St. John Properties plans metro-wide building boom in 2021
Baltimore Business Journal | Melody Simmons
Nearly 1.5 million square feet of new Class A office, flex and light industrial space is in the works this year by St. John Properties.
The growth by the Woodlawn-based developer is part of a move to expand in the Baltimore-metro area and south toward Washington, D.C., the company said on Monday. St. John is on pace to complete the new Class A commercial office, flex and research and development, self-storage and warehouse space by the end of the year.
Overall, the push will add a total of 34 buildings to St. John’s portfolio that already has more than 21 million square feet in Maryland and seven other states, including Utah, Pennsylvania, Louisiana and Colorado.
Most of the new development will be located in Anne Arundel County, but other projects are underway in Baltimore, Carroll, Frederick, Harford, Howard, Prince George’s and St. Mary’s counties.
The building boom in Baltimore, Carroll and Howard counties will total six developments that will total about 300,000 square feet of space, including a new four-story commercial office structure at 8130 Maple Lawn Blvd. in Fulton. Another new retail project was just completed by St. John that totals 13,000 square feet of space. The developer is also adding to its presence at “The Gate at APG” in Harford County with 95,000 square feet in two flex buildings just inside the main gate of Aberdeen Proving Ground.
All are being built as speculative buildings, which is a model the five-decade-old company has used for years alongside an aggressive leasing strategy.
A total of 17 of the new developments stretch about 750,000 square feet and have already been completed. Another 17 buildings will total more than 650,000 square feet and are still in the works, said Sean Doordan, St. John’s senior vice president of leasing and acquisitions.

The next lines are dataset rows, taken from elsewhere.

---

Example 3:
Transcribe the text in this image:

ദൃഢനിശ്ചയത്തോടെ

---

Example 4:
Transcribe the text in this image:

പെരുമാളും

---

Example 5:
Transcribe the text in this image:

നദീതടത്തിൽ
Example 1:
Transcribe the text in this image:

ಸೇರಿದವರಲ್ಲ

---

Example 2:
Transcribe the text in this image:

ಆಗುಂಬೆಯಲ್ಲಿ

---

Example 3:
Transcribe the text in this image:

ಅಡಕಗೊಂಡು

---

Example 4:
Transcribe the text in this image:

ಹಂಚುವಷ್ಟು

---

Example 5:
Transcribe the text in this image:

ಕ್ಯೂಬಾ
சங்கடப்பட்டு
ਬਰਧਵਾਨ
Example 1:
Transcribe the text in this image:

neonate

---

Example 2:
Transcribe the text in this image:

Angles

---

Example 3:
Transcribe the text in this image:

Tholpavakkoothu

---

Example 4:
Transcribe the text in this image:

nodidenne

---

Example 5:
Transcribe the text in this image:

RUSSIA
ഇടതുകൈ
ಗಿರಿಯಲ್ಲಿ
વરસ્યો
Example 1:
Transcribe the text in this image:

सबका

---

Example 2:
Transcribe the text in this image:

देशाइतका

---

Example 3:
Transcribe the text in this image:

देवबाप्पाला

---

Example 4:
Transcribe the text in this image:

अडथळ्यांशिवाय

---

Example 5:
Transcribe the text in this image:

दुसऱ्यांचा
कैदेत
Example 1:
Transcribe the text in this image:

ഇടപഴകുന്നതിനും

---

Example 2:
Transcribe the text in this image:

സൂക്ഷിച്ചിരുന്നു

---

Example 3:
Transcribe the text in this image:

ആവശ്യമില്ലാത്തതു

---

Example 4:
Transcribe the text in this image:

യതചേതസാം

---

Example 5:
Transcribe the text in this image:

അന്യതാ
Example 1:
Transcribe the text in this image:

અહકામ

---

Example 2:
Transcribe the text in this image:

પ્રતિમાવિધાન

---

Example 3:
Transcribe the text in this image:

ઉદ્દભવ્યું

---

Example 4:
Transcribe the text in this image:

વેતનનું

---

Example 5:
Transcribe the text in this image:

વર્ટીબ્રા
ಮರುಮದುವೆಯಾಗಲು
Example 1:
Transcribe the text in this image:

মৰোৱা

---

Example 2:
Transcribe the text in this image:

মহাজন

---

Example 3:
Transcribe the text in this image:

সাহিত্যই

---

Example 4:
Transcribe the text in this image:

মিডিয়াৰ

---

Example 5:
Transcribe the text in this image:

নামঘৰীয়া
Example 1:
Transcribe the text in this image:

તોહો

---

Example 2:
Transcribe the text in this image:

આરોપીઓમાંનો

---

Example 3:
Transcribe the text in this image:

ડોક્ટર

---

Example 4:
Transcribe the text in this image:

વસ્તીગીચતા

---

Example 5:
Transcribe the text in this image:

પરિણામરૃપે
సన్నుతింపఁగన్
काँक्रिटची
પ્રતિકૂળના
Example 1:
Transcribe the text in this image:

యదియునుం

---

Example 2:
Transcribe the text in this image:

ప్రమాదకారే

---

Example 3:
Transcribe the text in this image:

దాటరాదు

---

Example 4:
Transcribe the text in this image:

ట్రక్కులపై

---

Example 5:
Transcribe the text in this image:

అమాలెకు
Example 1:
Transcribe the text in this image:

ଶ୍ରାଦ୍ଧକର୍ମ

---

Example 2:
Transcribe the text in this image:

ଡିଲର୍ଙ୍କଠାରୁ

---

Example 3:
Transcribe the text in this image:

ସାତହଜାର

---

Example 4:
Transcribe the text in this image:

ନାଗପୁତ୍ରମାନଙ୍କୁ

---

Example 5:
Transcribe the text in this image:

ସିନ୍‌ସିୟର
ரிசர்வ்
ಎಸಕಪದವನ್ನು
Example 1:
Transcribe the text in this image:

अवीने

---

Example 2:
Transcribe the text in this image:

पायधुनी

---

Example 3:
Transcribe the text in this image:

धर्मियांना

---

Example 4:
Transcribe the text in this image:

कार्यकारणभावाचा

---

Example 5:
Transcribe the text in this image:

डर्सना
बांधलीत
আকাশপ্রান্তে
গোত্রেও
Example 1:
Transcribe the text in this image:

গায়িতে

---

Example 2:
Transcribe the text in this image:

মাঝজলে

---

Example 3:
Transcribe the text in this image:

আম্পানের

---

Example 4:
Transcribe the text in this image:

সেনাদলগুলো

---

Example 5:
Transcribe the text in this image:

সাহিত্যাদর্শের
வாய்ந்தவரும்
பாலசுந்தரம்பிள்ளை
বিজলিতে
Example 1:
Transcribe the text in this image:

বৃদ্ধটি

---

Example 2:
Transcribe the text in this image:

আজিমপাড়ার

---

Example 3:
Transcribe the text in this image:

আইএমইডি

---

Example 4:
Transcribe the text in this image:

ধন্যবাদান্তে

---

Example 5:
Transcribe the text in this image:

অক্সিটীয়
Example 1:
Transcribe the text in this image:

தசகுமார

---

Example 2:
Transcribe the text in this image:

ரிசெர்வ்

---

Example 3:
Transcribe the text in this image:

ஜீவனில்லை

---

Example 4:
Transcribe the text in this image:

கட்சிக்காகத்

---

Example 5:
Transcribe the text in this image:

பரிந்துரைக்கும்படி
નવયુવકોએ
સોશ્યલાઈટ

“The entire St. John Properties team has persevered through challenging conditions in 2020, and we remain on track to deliver a total construction volume that is consistent with prior years in response,” Doordan said, in a statement. “Essential businesses and those in the laboratory, assembly and distribution sectors continue to rely on access to flexible commercial space to meet their business demands.”